▶ TÂCHE DEMANDÉE 1
Recopiez à l'identique la partie des enregistrements qui s'ouvre sur la ligne contenant « common name: Bog asphodel » et se poursuit jusqu'à la fin des enregistrements, ces deux bornes comprises. Laissez les images de côté dans votre réponse.

++++ TEXTE DU DOCUMENT

Pour l’artiste Wairingiringi Toi, fille de Gordon Toi, également artiste Taa Moko, cette pratique est unique, car “il s’agit de motifs et de significations distincts. Les différents motifs illustrent la manière dont nous racontons l’histoire à travers le Moko que nous créons.” 

Brad Kamo, artiste Moko de 40 ans basé à Manawatu explique que “même si les outils et les encres ont évolué avec le temps, c’est l’intention qui reste la même, il faut utiliser les lignes et motifs pertinent pour la généalogie de celui,celle qui se fait tatouer. Le but est de créer un Moko unique relatant généralement un récit. Chaque élément utilisé a une fonction et un Korero (histoire,signification). Le Moko est une représentation extérieure d’un Kaupapa (principe,idée) interieur

 

Un art seulement pratiqué par les Maoris

Cet art ne peut se pratiquer que par des personnes Maoris qui ont reçu l’enseignement qui va avec. “J’ai tendance à penser que nous, les maoris, devraient être les seuls à créer des Moko, car nous comprenons beaucoup mieux d’où viennent nos motifs, ce qu’ils signifient et ce qu’il convient d’utiliser pour l’histoire de quelqu’un. Pour nous, il ne s’agit pas d’un simple « tatouage », c’est beaucoup plus profond. C’est lié à notre généalogie” détaille Wairingiringi Toi. Brad Kamo rajoute qu’il faut aussi comprendre l’utilisation des karakia (prières) lors du tatouage ainsi qu’avoir de solides connaissances sur Te Ao Maori, et Te Reo Maori (le monde et la langue maori). Il est primordial de saisir tout ce que représente un Moko, bien loin de la mentalité du tatouage européen qui est plus axé sur une idée ornementale.

Est-ce qu’une personne non maori peut porter cet art ?

La réponse est simple pour Wairingiringi Toi : “Je suis ouverte à l’idée de faire des moko sur des non-maoris, si leurs intentions sont bonnes et s’ils ont leur korero (la signification, le discours.) pour moi. Je suis capable d’utiliser nos modèles pour représenter leur voyage. Je pense qu’un facteur clé est de s’assurer que je les éduque, ainsi que les personnes sur lesquelles je travaille. Sur la signification de ce que je viens de créer pour eux. Je les encourage à assimiler le maximum d’informations qui sont partagées, en général, elles sont enregistrées pour qu’ils les gardent pour elleux. Je ne dirais pas qu’il y a des règles spécifiques, mais assurez-vous de faire vos recherches.”

Mais le tatouage facial est quant à lui exclusivement réservé aux personnes maoris tient à préciser Brad Kamo. “Le Moko Kanohi (facial) ne peut en aucun cas être porté par des personnes non-maori”. Si vous vous faites tatouer un tatouage dit maori par un artiste qui n’est pas issu d’une tribu maori cela relève de l’appropriation culturelle. Les non-maoris peuvent avoir ce type de tatouage, mais il n’y a pas le lien avec iwi (la tribu) on appellera donc cela un Kimituhi”.

++++++++
++++ LIGNES DE DONNÉES

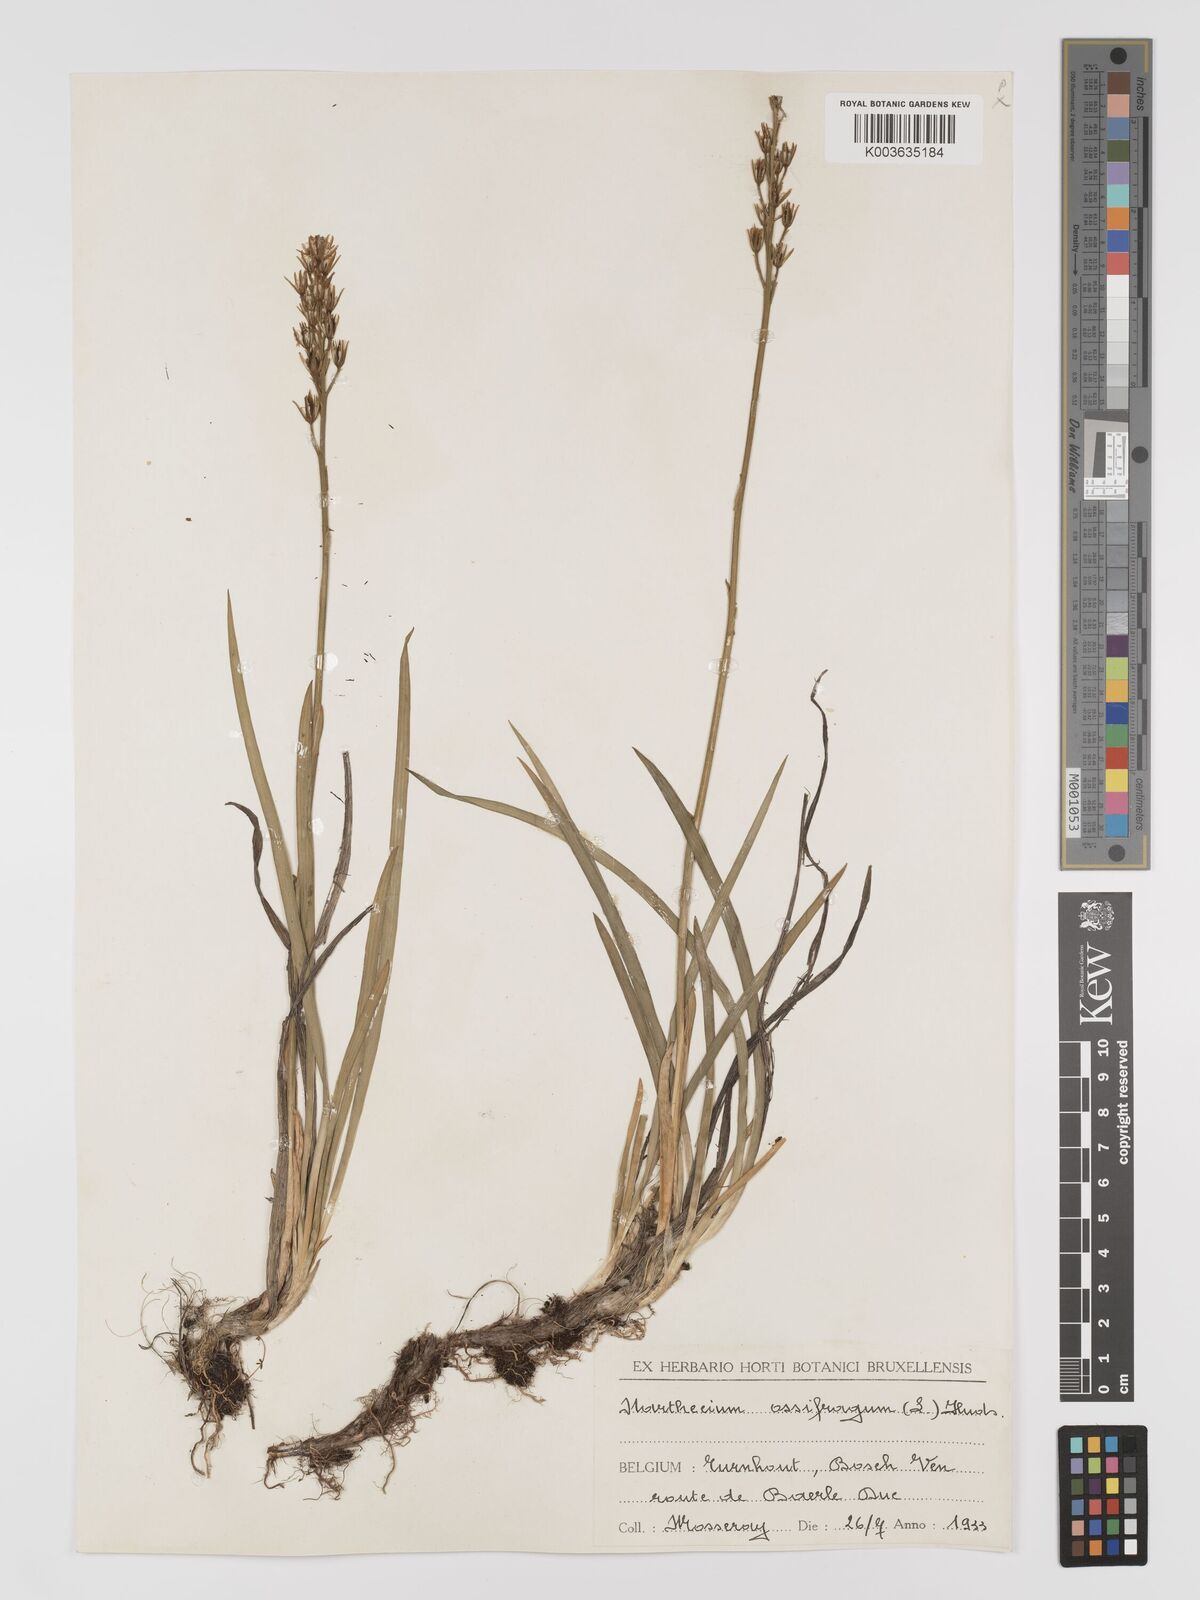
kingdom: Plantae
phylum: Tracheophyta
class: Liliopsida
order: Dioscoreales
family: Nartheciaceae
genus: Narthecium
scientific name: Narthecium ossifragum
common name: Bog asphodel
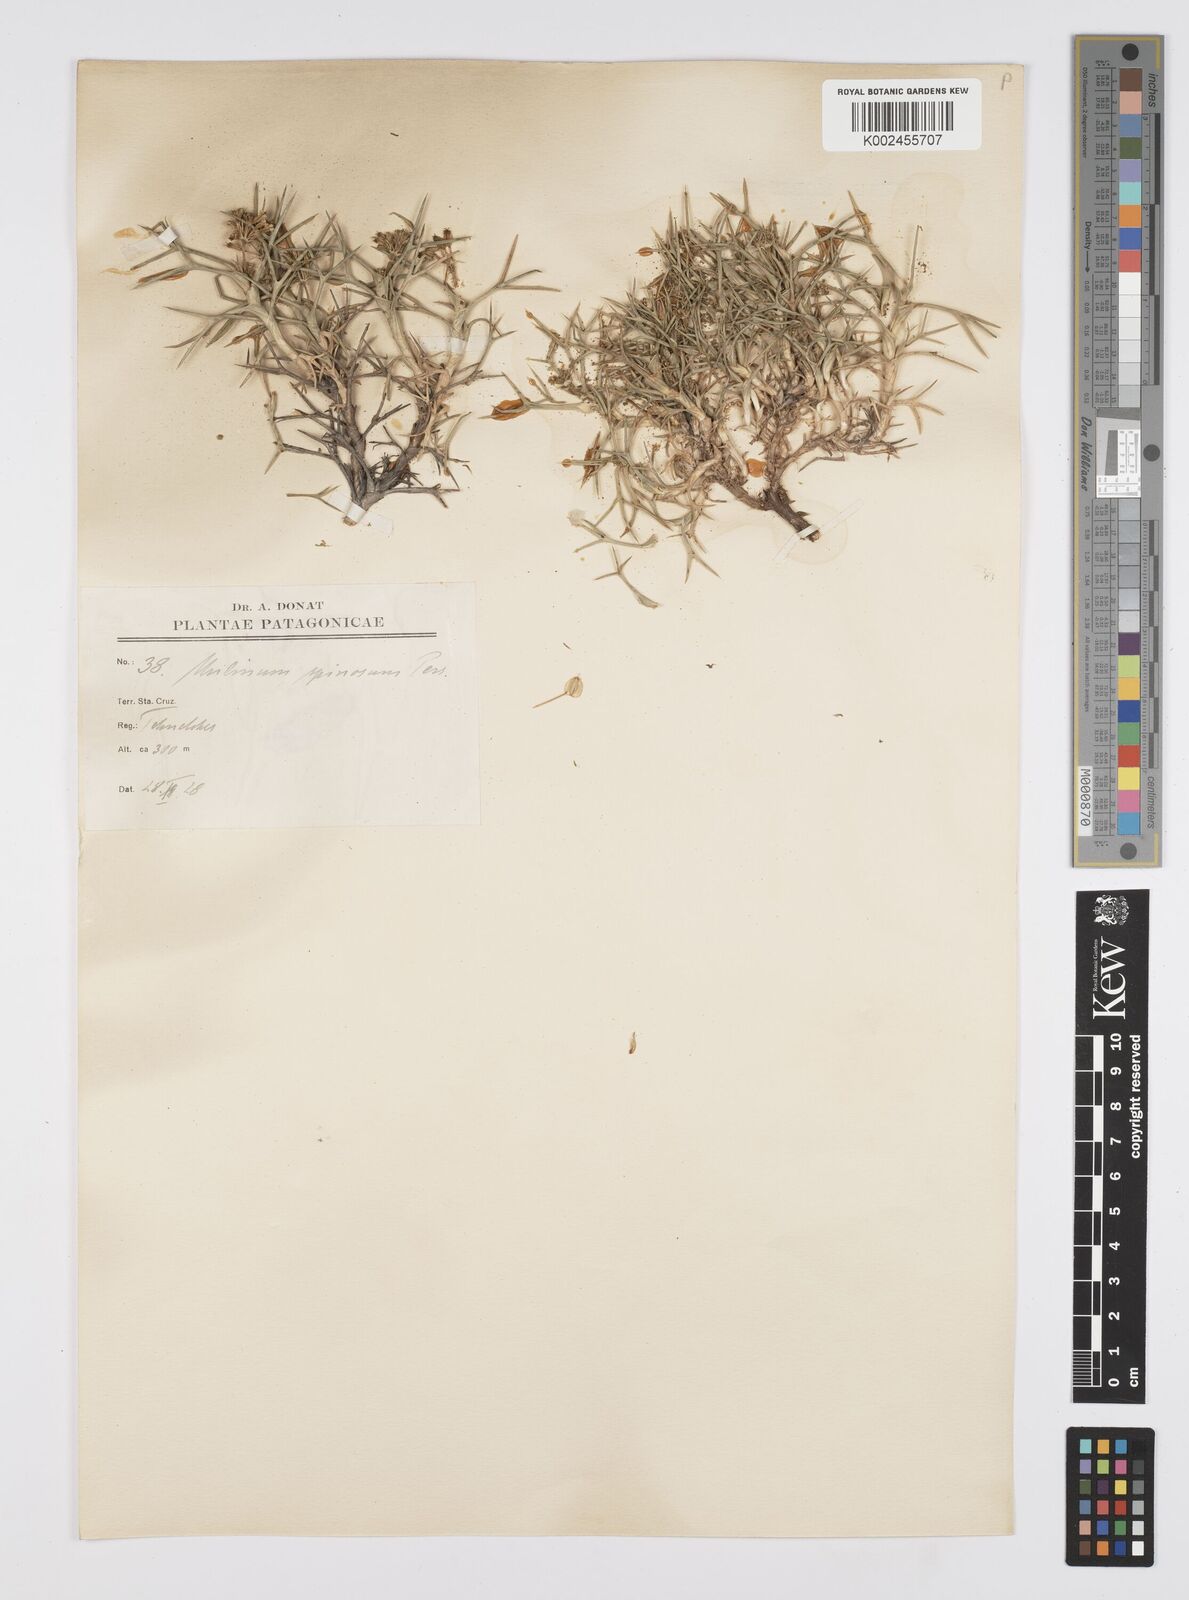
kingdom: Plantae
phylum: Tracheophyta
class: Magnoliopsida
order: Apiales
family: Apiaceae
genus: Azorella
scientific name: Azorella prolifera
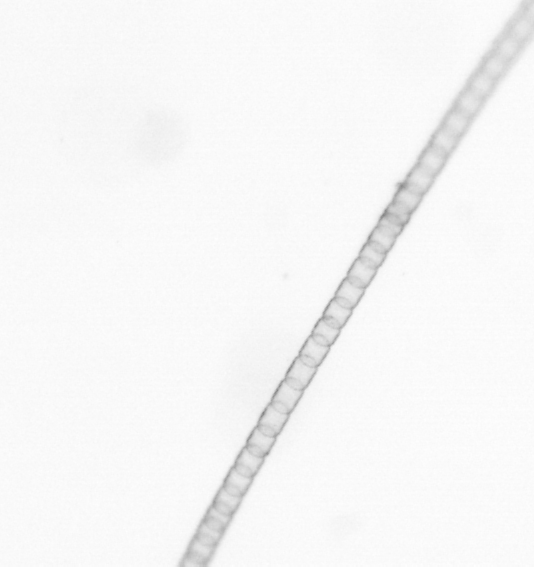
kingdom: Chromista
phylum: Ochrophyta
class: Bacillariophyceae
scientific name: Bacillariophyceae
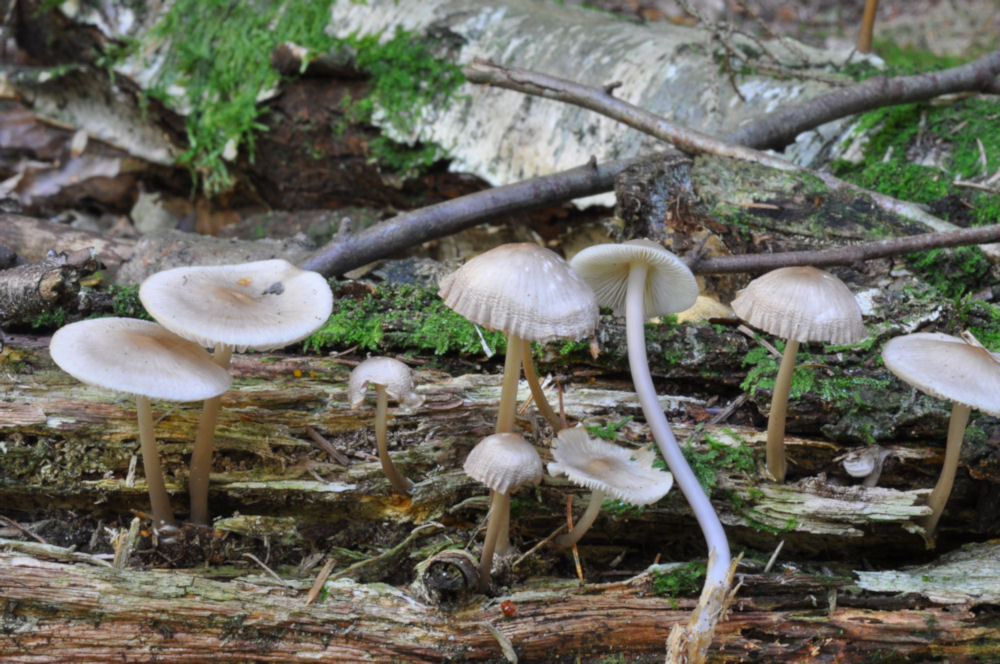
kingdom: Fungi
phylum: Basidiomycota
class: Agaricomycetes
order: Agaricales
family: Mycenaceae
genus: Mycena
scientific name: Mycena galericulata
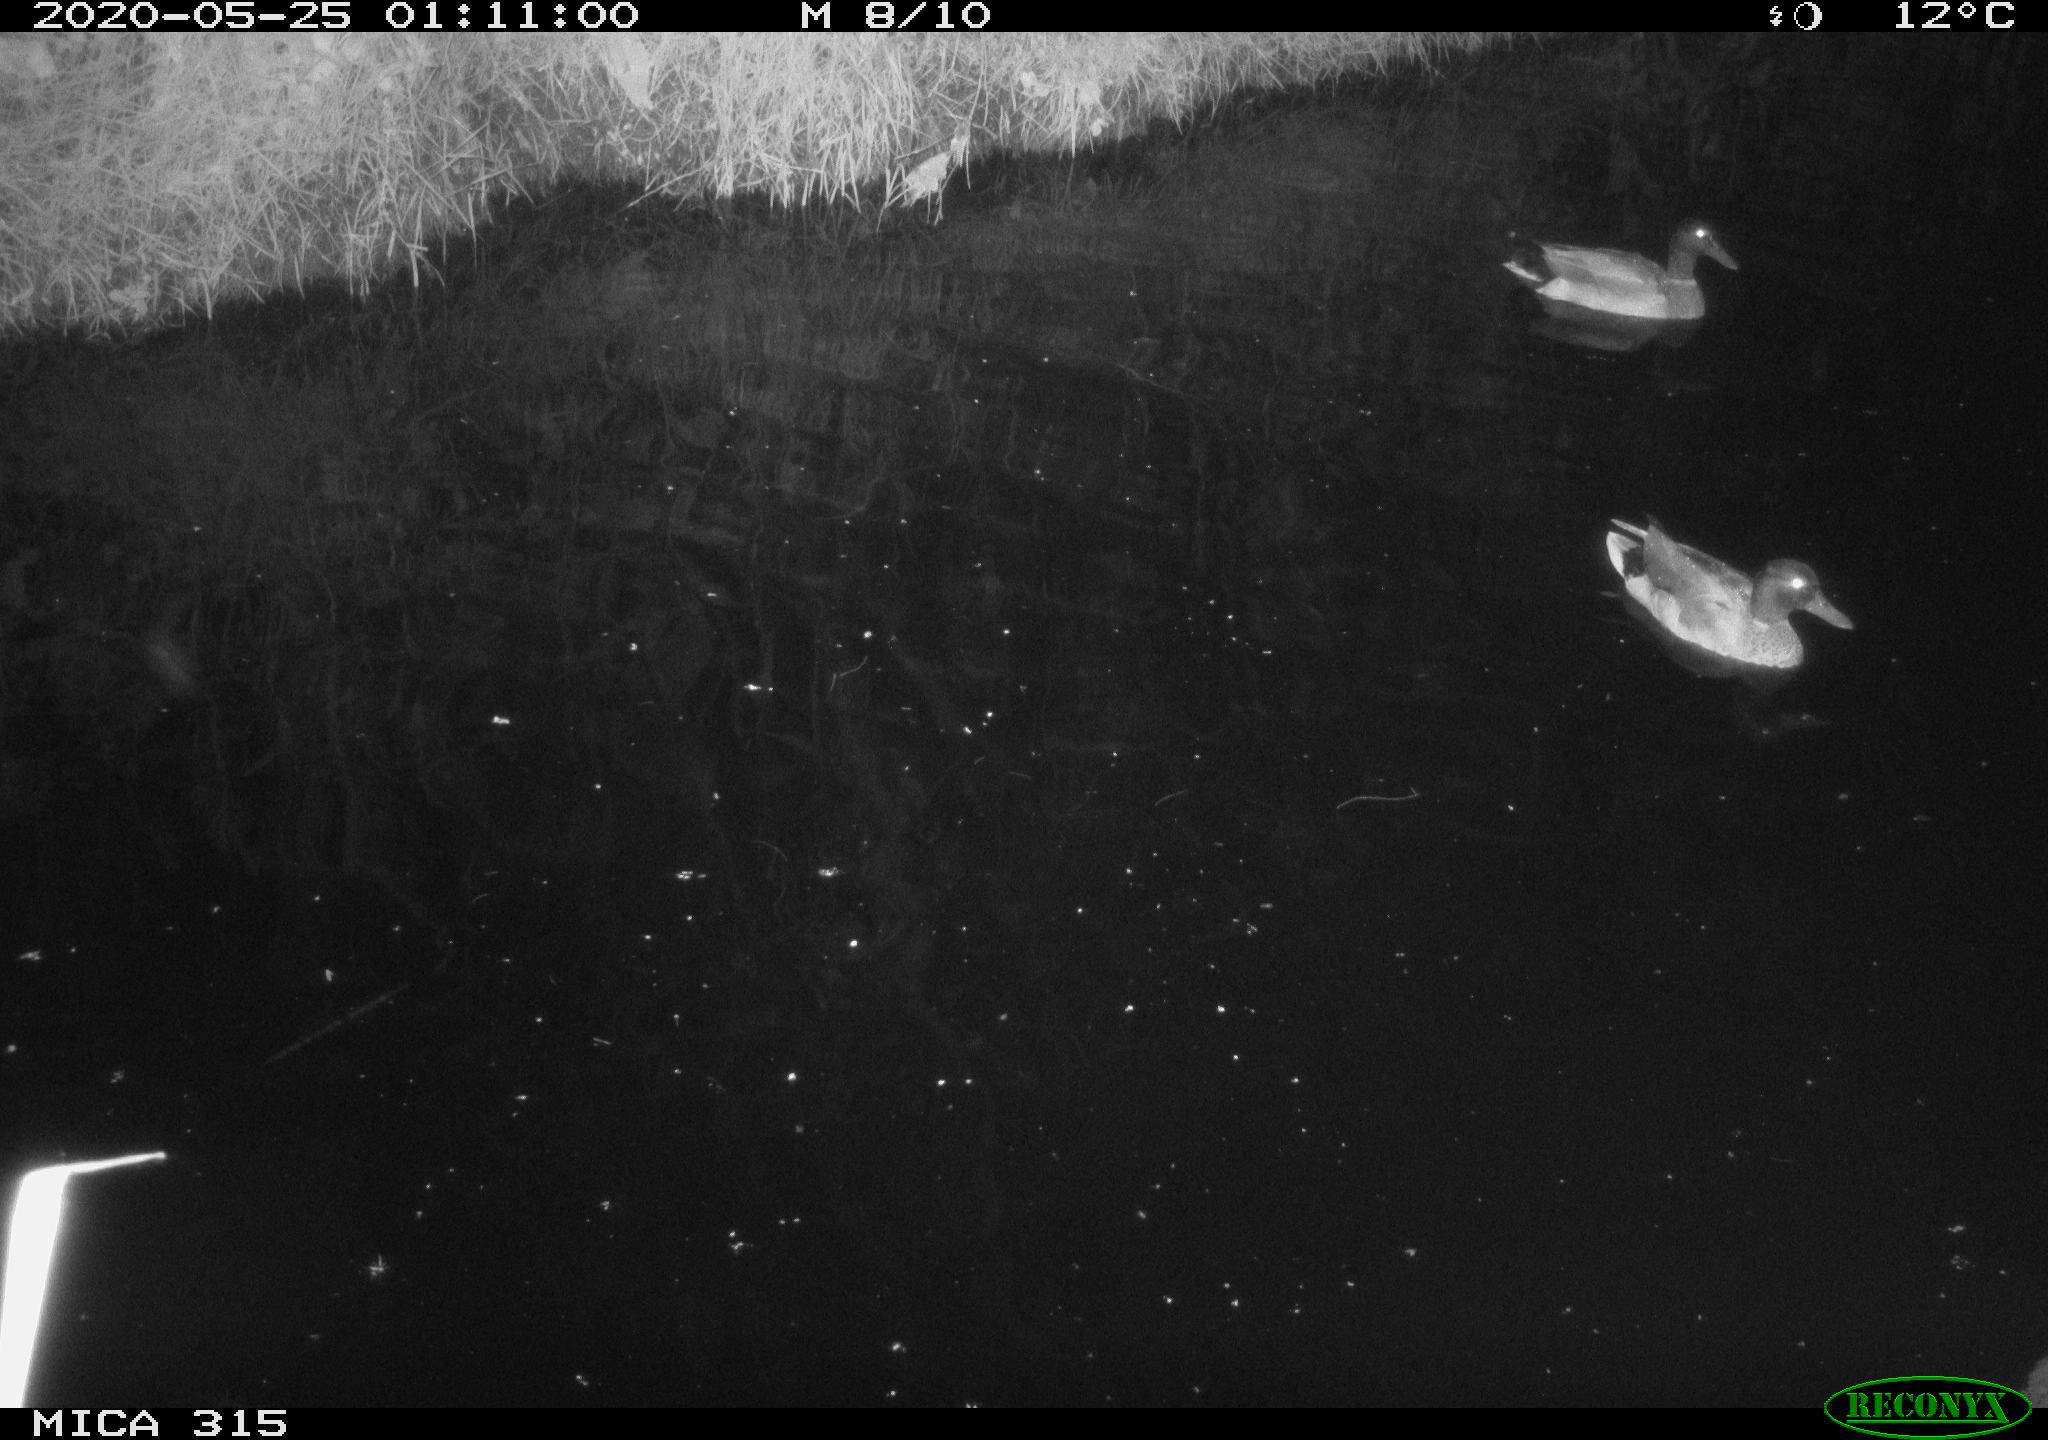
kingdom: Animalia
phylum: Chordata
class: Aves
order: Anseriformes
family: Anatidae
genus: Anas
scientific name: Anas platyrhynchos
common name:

++++++++

▶ TÂCHE DEMANDÉE 2
D'après le texte sur le Moko, quel type de Moko ne peut en aucun cas être porté par des personnes non maories ?

▶ RÉSULTAT DE L'EXERCICE 1
common name: Bog asphodel
kingdom: Plantae
phylum: Tracheophyta
class: Magnoliopsida
order: Apiales
family: Apiaceae
genus: Azorella
scientific name: Azorella prolifera
kingdom: Chromista
phylum: Ochrophyta
class: Bacillariophyceae
scientific name: Bacillariophyceae
kingdom: Fungi
phylum: Basidiomycota
class: Agaricomycetes
order: Agaricales
family: Mycenaceae
genus: Mycena
scientific name: Mycena galericulata
kingdom: Animalia
phylum: Chordata
class: Aves
order: Anseriformes
family: Anatidae
genus: Anas
scientific name: Anas platyrhynchos
common name:

▶ RÉSULTAT DE L'EXERCICE 2
Le Moko Kanohi, c'est-à-dire le tatouage facial.